**Exercise requirements**: Below is a listing. Quote from it, exactly, the lines from the one containing "VPN: Virtual Private" down to the one containing "speed and cost.", both ends included, and nothing else.

**Source records**:

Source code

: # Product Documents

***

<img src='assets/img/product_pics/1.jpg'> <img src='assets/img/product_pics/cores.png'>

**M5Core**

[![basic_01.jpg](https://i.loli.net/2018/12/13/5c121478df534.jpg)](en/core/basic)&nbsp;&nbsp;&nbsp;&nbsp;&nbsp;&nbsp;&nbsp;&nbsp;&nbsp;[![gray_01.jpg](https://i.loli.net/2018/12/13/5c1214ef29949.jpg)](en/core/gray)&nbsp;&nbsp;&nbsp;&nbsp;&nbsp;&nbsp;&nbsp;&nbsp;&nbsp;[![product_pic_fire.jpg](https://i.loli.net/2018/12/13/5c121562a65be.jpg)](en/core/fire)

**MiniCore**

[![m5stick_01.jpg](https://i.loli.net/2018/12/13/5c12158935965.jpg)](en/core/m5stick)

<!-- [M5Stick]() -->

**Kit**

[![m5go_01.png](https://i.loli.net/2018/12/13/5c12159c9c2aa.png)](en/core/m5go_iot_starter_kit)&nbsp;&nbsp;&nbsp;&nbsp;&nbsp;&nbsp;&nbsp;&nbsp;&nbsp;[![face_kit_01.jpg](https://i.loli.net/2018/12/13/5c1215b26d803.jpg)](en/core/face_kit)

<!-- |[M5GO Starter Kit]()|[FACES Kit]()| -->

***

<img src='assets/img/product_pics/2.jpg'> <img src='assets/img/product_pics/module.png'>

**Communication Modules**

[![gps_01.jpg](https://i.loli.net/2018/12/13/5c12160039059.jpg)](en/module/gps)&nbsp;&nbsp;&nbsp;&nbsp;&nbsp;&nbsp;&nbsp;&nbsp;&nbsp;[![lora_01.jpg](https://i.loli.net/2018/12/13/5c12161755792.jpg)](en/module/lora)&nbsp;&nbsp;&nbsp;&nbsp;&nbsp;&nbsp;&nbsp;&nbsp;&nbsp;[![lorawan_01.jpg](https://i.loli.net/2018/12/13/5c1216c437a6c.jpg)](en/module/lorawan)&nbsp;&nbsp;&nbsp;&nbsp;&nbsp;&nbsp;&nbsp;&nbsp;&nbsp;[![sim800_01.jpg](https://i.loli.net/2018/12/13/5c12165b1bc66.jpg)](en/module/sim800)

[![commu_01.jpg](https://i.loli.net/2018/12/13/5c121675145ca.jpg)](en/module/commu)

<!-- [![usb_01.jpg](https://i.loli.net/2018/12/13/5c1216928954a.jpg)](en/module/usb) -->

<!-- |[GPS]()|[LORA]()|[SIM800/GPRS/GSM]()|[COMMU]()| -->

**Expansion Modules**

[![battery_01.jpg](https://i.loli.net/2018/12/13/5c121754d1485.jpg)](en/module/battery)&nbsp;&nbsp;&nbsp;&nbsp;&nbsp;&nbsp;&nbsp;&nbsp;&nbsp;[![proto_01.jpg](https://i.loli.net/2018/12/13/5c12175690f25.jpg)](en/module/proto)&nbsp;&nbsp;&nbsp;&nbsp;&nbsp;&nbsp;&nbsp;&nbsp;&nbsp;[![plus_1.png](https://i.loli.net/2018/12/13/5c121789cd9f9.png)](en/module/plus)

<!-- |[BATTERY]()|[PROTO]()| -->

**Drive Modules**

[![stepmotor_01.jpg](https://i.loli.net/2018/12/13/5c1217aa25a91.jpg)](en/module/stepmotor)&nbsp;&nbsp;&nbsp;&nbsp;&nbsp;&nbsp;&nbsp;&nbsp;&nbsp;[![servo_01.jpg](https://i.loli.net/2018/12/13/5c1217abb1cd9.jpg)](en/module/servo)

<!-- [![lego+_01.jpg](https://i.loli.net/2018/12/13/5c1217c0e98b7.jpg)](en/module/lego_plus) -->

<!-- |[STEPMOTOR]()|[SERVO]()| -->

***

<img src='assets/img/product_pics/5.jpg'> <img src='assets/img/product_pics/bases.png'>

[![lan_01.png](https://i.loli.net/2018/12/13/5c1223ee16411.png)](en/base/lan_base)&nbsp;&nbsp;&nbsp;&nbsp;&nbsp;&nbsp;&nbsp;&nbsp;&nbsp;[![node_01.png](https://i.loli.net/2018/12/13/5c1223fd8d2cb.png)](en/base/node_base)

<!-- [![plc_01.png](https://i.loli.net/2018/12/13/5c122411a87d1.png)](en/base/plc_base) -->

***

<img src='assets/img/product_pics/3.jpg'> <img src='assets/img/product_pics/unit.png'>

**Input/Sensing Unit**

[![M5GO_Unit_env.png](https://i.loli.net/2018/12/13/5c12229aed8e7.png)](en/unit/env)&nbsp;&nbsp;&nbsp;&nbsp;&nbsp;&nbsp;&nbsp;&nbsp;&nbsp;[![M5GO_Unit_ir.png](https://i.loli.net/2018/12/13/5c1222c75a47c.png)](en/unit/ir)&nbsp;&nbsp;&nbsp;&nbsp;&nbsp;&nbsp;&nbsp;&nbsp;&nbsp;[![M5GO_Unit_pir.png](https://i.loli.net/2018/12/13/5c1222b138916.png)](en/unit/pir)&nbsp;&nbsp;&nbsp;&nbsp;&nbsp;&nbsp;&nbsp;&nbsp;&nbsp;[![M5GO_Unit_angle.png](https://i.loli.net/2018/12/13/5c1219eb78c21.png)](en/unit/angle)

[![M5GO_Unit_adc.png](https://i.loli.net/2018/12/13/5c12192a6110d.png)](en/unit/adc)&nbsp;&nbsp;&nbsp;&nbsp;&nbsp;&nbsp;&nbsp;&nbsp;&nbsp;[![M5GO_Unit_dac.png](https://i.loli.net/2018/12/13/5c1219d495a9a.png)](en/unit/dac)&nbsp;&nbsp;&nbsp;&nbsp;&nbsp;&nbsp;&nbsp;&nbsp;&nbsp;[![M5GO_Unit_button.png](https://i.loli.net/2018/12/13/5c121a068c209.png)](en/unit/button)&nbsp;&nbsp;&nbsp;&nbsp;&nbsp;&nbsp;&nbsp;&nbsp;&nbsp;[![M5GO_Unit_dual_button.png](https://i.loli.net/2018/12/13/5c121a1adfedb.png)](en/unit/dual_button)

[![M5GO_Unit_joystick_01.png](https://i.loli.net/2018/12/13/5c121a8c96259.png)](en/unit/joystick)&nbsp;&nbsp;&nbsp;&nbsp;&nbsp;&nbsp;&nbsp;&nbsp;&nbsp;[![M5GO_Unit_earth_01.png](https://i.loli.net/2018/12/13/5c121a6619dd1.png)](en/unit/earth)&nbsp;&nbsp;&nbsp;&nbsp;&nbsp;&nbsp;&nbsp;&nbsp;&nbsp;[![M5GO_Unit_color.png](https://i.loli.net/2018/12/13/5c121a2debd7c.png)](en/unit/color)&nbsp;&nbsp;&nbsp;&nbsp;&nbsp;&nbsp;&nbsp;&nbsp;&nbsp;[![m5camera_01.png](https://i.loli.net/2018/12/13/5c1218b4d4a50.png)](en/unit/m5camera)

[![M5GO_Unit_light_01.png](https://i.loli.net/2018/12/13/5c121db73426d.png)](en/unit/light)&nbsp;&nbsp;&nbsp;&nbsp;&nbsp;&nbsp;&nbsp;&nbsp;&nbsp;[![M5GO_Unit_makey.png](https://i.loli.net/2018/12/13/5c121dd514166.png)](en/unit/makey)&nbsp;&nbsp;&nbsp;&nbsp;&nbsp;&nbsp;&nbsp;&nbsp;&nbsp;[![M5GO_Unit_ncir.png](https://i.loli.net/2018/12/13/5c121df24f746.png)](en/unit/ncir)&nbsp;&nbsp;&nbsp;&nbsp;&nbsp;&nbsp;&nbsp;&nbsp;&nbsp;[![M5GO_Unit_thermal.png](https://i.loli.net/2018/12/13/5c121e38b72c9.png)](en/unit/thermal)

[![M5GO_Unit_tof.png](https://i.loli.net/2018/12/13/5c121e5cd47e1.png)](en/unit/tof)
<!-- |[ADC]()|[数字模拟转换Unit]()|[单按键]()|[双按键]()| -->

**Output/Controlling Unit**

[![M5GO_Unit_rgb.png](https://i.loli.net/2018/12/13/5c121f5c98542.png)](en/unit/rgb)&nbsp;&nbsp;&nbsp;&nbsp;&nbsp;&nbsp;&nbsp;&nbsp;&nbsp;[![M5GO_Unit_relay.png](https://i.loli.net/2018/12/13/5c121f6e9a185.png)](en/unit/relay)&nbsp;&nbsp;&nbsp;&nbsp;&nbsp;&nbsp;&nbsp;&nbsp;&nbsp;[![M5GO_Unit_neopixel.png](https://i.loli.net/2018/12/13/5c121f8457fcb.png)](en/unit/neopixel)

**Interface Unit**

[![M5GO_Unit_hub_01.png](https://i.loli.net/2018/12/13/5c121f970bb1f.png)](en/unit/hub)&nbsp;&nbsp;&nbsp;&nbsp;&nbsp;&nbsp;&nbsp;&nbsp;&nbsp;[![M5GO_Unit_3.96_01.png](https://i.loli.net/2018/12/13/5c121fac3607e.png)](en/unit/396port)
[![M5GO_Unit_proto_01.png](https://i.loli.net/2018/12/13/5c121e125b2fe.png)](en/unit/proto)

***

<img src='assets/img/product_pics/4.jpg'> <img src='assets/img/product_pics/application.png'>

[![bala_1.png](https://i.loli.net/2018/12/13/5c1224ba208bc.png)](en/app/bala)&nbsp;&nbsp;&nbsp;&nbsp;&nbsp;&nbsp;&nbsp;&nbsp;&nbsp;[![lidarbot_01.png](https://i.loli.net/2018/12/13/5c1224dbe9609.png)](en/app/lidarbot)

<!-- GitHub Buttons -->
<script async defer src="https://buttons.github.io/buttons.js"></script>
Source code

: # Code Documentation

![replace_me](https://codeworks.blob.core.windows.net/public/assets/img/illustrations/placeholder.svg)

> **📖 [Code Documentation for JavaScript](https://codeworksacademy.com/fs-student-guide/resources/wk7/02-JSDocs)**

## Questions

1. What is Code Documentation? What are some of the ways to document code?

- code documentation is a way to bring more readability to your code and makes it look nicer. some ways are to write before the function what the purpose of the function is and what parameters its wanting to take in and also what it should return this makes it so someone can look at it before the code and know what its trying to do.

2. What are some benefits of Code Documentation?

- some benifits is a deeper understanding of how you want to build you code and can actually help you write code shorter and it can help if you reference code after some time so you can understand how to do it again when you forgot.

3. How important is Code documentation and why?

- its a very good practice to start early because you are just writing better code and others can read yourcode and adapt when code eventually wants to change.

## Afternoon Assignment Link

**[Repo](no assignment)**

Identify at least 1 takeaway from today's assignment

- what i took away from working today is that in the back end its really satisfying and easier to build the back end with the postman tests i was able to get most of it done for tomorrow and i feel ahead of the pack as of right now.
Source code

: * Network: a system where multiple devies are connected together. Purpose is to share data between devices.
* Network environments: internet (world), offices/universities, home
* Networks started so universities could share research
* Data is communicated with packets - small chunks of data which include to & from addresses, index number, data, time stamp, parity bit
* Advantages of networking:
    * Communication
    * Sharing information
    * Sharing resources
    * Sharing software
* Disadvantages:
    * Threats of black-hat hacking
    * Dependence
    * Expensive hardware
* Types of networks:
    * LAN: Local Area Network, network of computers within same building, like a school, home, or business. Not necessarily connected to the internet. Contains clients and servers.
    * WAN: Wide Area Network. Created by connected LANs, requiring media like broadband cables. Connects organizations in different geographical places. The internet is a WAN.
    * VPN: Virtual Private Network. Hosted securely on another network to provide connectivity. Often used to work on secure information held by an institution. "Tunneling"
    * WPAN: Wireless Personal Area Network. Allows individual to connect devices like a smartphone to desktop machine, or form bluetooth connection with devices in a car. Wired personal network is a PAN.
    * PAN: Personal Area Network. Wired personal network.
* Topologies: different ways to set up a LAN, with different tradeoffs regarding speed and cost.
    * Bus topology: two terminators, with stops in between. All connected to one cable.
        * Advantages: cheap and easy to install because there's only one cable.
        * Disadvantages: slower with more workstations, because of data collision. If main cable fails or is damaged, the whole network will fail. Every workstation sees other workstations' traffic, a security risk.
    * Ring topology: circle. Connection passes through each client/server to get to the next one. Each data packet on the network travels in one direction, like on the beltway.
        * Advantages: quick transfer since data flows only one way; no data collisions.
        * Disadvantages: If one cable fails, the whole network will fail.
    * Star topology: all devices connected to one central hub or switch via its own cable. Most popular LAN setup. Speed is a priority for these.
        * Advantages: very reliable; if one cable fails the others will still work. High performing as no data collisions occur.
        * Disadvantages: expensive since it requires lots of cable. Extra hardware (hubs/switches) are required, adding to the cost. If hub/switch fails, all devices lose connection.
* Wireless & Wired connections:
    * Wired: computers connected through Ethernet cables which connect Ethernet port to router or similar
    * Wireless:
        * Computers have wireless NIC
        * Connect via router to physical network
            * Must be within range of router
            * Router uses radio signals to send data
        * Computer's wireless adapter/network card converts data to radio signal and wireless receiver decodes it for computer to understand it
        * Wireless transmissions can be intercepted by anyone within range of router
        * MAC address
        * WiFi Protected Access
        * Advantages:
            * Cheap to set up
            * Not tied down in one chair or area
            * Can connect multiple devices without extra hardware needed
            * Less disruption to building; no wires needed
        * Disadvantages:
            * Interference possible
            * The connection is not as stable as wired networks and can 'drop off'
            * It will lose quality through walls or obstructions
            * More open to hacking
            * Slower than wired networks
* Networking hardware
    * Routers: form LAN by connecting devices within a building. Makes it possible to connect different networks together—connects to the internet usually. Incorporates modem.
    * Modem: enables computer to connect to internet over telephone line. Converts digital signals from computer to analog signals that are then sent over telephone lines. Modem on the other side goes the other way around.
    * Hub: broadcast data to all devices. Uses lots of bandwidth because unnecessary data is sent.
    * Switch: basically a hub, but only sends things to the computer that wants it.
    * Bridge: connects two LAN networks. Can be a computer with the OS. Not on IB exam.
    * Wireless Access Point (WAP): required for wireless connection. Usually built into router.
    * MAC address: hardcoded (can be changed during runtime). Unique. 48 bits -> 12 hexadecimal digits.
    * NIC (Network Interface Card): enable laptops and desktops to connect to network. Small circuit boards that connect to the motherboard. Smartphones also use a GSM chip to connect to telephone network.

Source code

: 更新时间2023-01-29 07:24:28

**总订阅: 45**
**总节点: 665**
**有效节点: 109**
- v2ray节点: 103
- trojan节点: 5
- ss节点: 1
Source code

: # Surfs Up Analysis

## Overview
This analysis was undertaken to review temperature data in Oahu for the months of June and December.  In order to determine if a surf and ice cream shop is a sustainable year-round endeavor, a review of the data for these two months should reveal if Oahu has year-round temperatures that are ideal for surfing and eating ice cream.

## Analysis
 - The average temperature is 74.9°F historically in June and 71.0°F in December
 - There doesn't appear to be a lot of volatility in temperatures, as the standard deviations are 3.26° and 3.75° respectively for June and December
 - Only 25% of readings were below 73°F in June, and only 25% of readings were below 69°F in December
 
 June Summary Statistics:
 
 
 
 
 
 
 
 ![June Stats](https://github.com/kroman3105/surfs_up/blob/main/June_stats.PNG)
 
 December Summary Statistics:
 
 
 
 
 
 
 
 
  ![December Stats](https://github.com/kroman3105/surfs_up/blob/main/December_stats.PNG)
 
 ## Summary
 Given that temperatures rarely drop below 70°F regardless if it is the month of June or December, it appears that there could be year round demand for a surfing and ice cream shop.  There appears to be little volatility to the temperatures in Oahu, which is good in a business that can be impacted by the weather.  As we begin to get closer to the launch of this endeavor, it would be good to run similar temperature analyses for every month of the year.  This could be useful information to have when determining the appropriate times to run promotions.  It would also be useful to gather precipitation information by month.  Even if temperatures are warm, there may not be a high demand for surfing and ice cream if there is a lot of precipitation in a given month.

**Task answer**:
    * VPN: Virtual Private Network. Hosted securely on another network to provide connectivity. Often used to work on secure information held by an institution. "Tunneling"
    * WPAN: Wireless Personal Area Network. Allows individual to connect devices like a smartphone to desktop machine, or form bluetooth connection with devices in a car. Wired personal network is a PAN.
    * PAN: Personal Area Network. Wired personal network.
* Topologies: different ways to set up a LAN, with different tradeoffs regarding speed and cost.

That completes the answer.